题目描述

:::epigraph[A wild boar www.irasutoya.com] :::

The farmland you are cultivating consists of a certain number of plots arranged from west to east. Currently, each plot contains a certain amount of wheat; the amounts may differ across plots. All the wheat will be ready for harvest after a certain number of days.

One big problem you are facing is that a hungry wild boar comes from the west every night. If none of the plots have any wheat remaining, the boar just turns back. Otherwise, the boar goes to the westernmost plot that still has wheat and eats one unit of wheat there.
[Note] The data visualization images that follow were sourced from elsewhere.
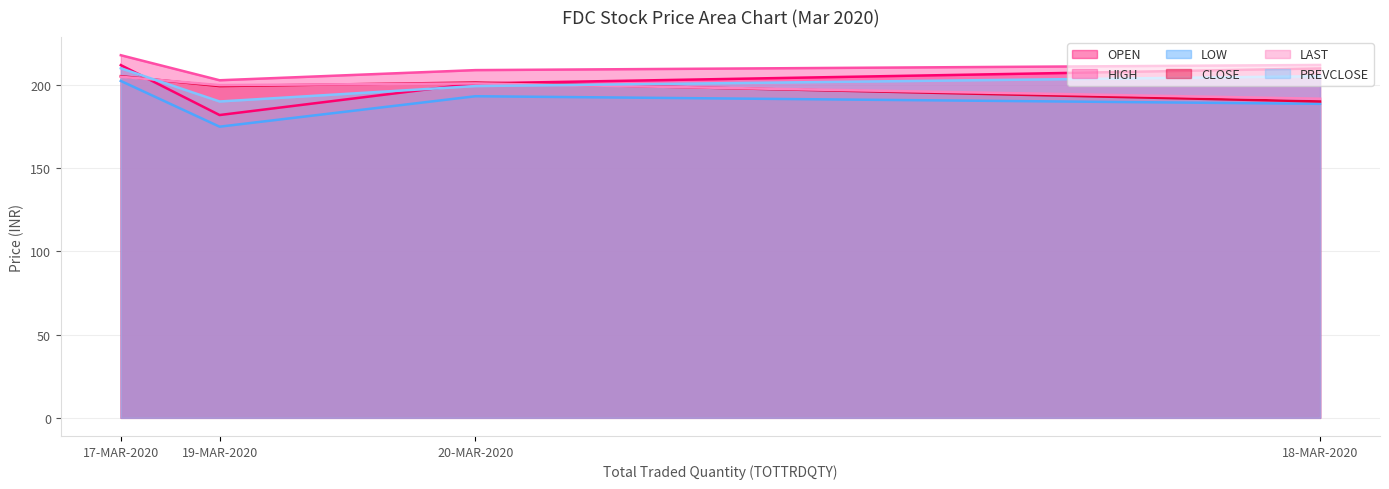

Which has a higher value, 19-MAR-2020 or 20-MAR-2020?

20-MAR-2020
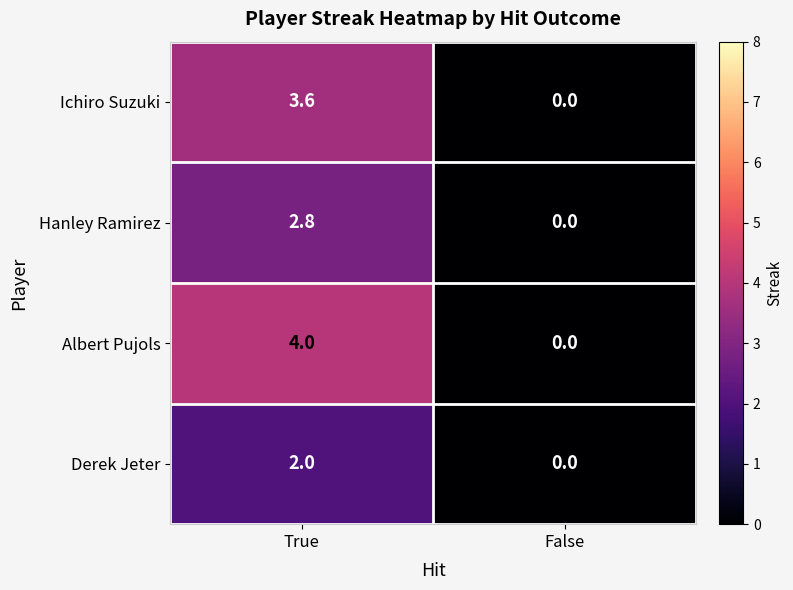

The value of Derek Jeter at True is 2.0. True or false?

True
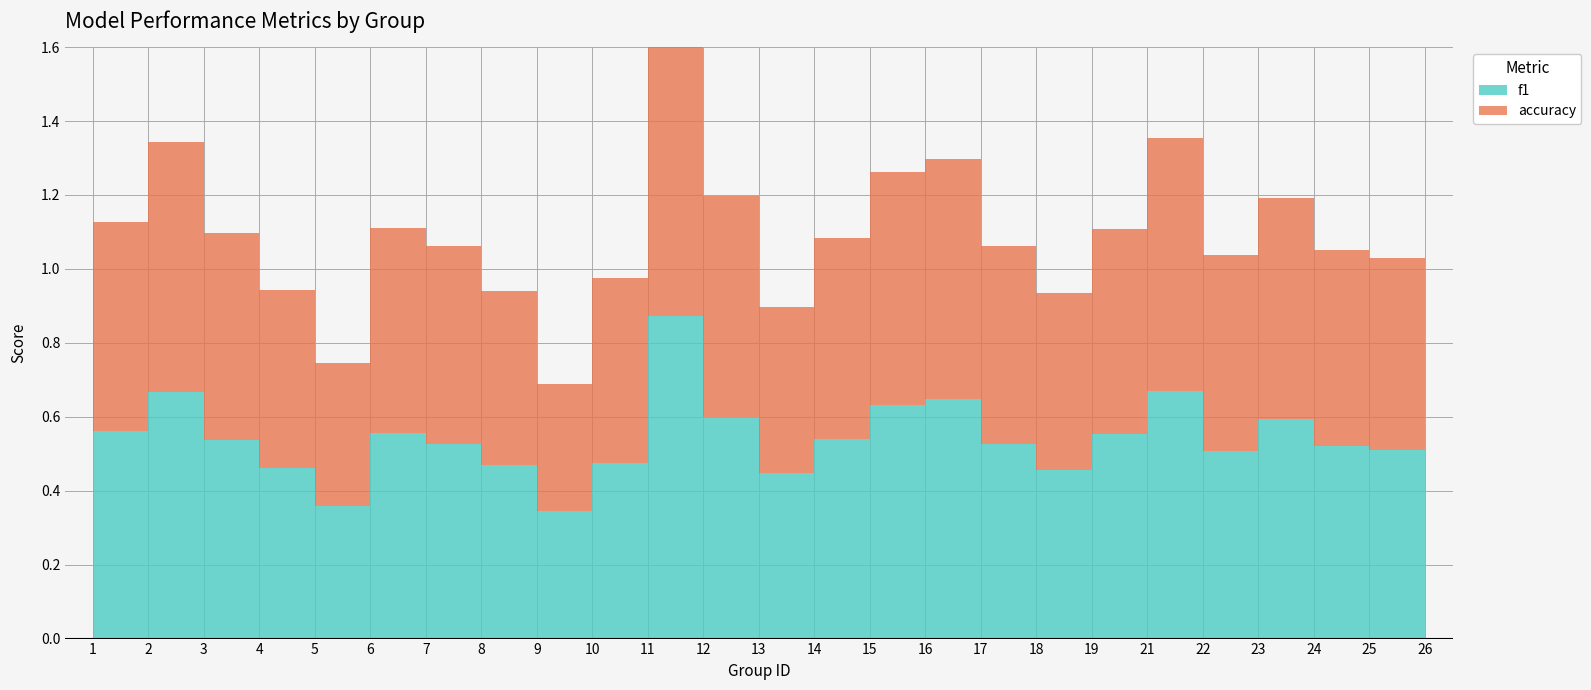

At which category does f1 reach its first local peak?

2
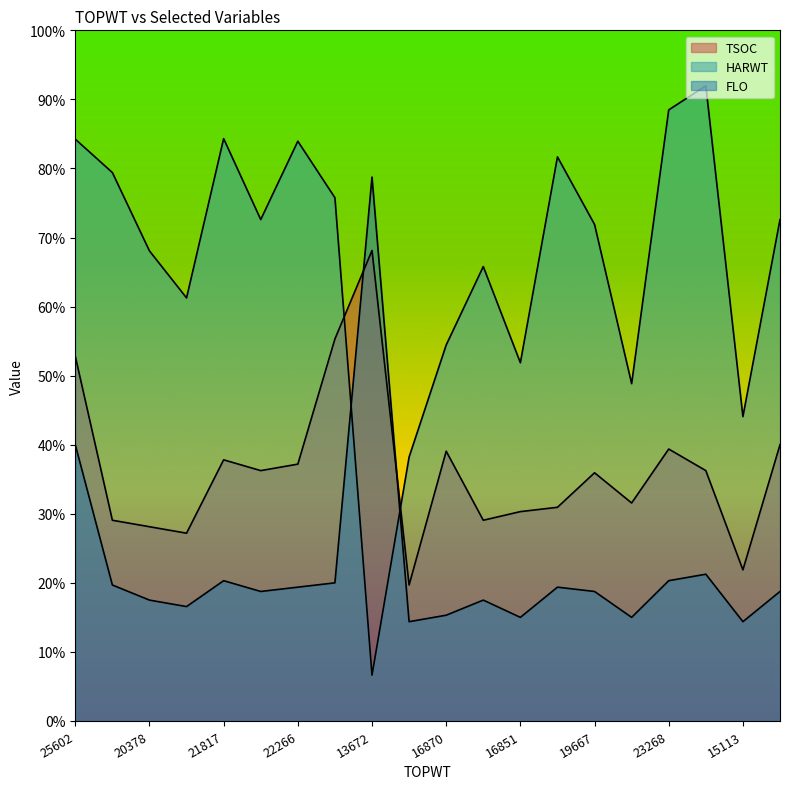

Is the value of HARWT at 16870 greater than the value of TSOC at 18785?

Yes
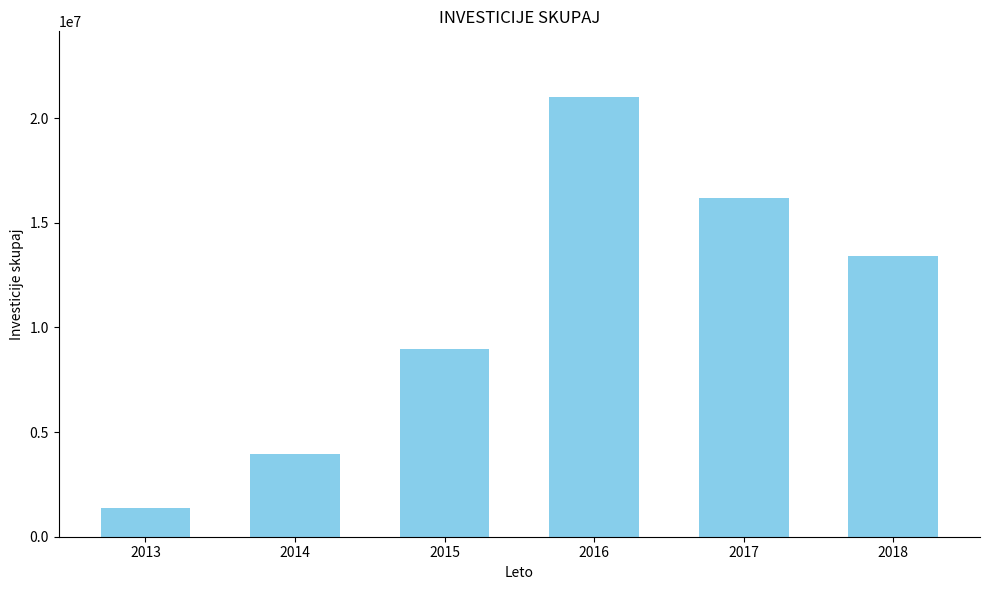

At which label is the value closest to 11173561?

2015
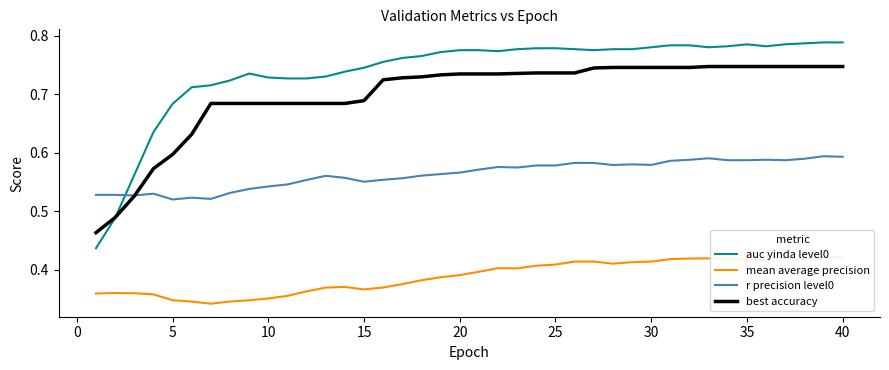

The best accuracy series shows 0.2 at 20. True or false?

False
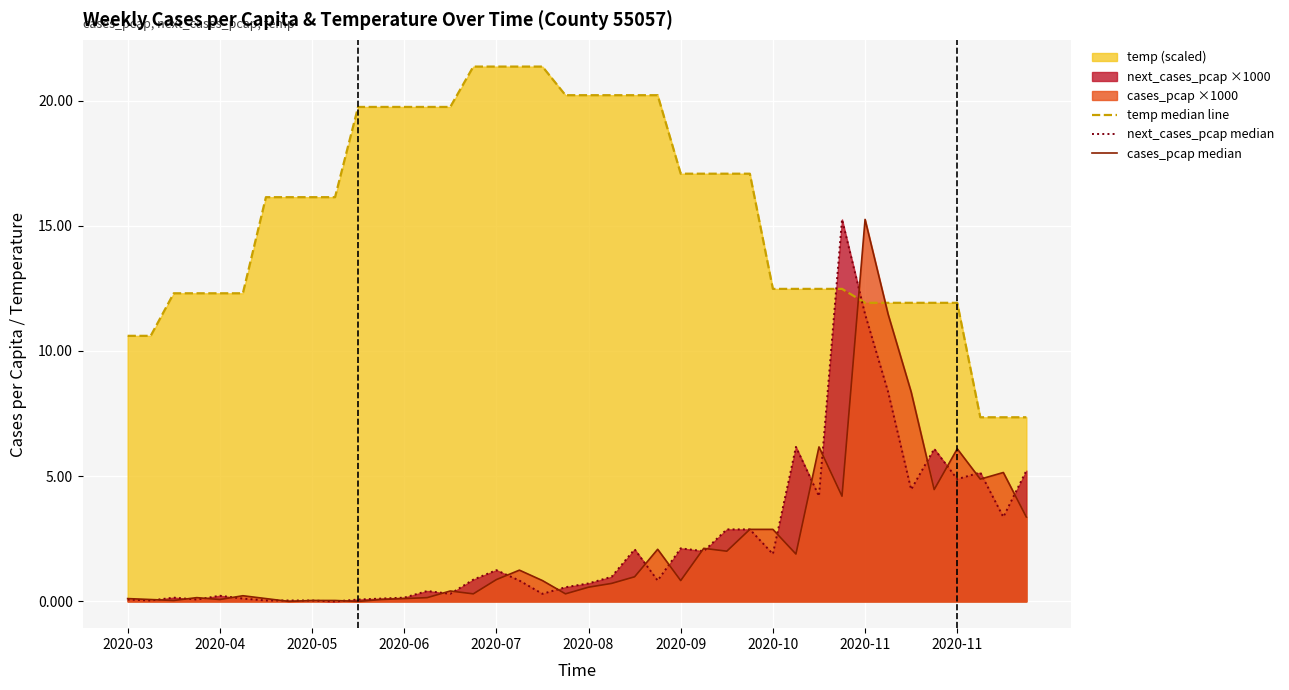

How many lines are shown in the chart?

3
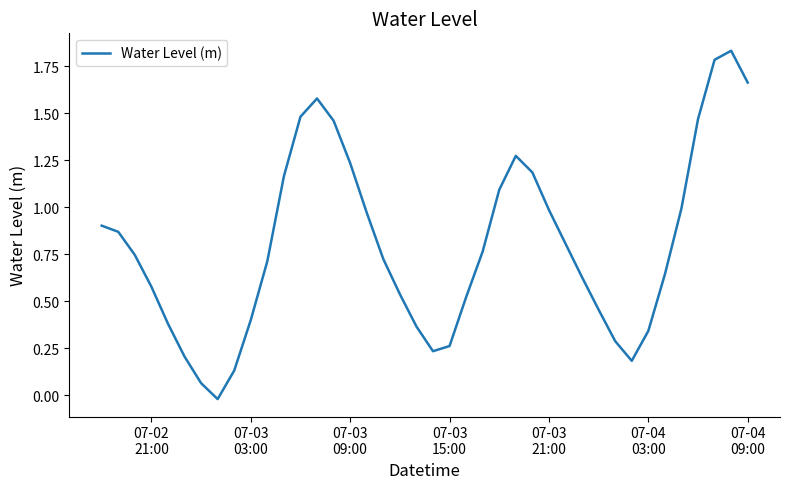

What is the sum of all values?

31.9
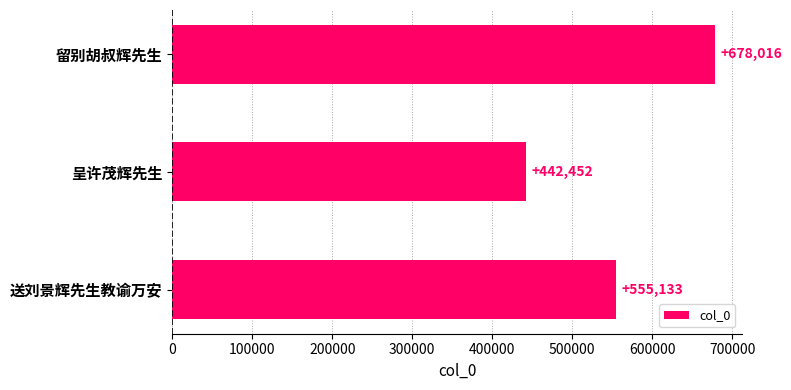

Reading top to bottom, list all the values displayed in this chart.

678016	442452	555133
The boar then continues by moving to the adjacent plot to the east and eating one unit of wheat, until it either encounters a plot with no wheat remaining or finishes eating at the easternmost plot, at which point it returns home.

To mitigate the damage, you plan to choose some plots (possibly none) and remove all the wheat from these plots today, so that the boar may return without eating too much wheat on subsequent days. After that, the boar continues to come every night, but there is nothing you can do to mitigate the damage further.

You are given one or more candidate days on which you may harvest. For each candidate harvest day, determine the maximum possible amount of wheat remaining for harvest on that day, assuming you remove all the wheat from optimally chosen plots. The optimal choice of plots may vary across candidate days.

输入格式

The input consists of a single test case of the following format.

$$n \ m$$ $$a_1 \ \cdots \ a_n$$ $$d_1$$ $$\vdots$$ $$d_m$$

The integer $n$ is the number of plots ($2 \le n \le 2 \times 10^5$). Plots are numbered from 1 to $n$, from west to east. The integer $m$ is the number of candidate harvest days ($1 \le m \le 2 \times 10^5$). For each $i = 1, \ldots, n$, the integer $a_i$ is the number of units of wheat in plot $i$ ($0 \le a_i \le 10^{12}$). For each $j = 1, \ldots, m$, the integer $d_j$ is the number of days until the $j$-th candidate harvest day ($1 \le d_j \le 2 \times 10^{17}$), that is, the boar comes $d_j$ times before that day.

输出格式

Output $m$ lines. The $j$-th line should contain an integer representing the maximum possible number of units of wheat remaining on the $j$-th candidate harvest day.

3 4
3 1 4
1
2
3
7

6
5
4
0

6 3
300 200 100 100 200 300
10
50
340

1140
1000
560

提示

For Sample Input 1, if you do not remove any wheat, the amounts of wheat in the plots change as follows.

$$(3, 1, 4) \rightarrow (2, 0, 3) \rightarrow (1, 0, 3) \rightarrow (0, 0, 3) \rightarrow (0, 0, 2) \rightarrow (0, 0, 1) \rightarrow (0, 0, 0)$$

Instead, if you remove the wheat from plot 2, the amounts change as follows.

$$(3, 0, 4) \rightarrow (2, 0, 4) \rightarrow (1, 0, 4) \rightarrow (0, 0, 4) \rightarrow (0, 0, 3) \rightarrow (0, 0, 2) \rightarrow (0, 0, 1) \rightarrow (0, 0, 0)$$

This choice is optimal for all given candidate days.

For Sample Input 2, the optimal choices are as follows.

• For the first candidate day, removing nothing is optimal. The remaining amounts will be $(290, 190, 90, 90, 190, 290)$.
• For the second candidate day, removing the wheat from plot 3 is optimal. The remaining amounts will be $(250, 150, 0, 100, 200, 300)$.
• For the third candidate day, removing the wheat from plots 2 and 4 is optimal. The remaining amounts will be $(0, 0, 60, 0, 200, 300)$.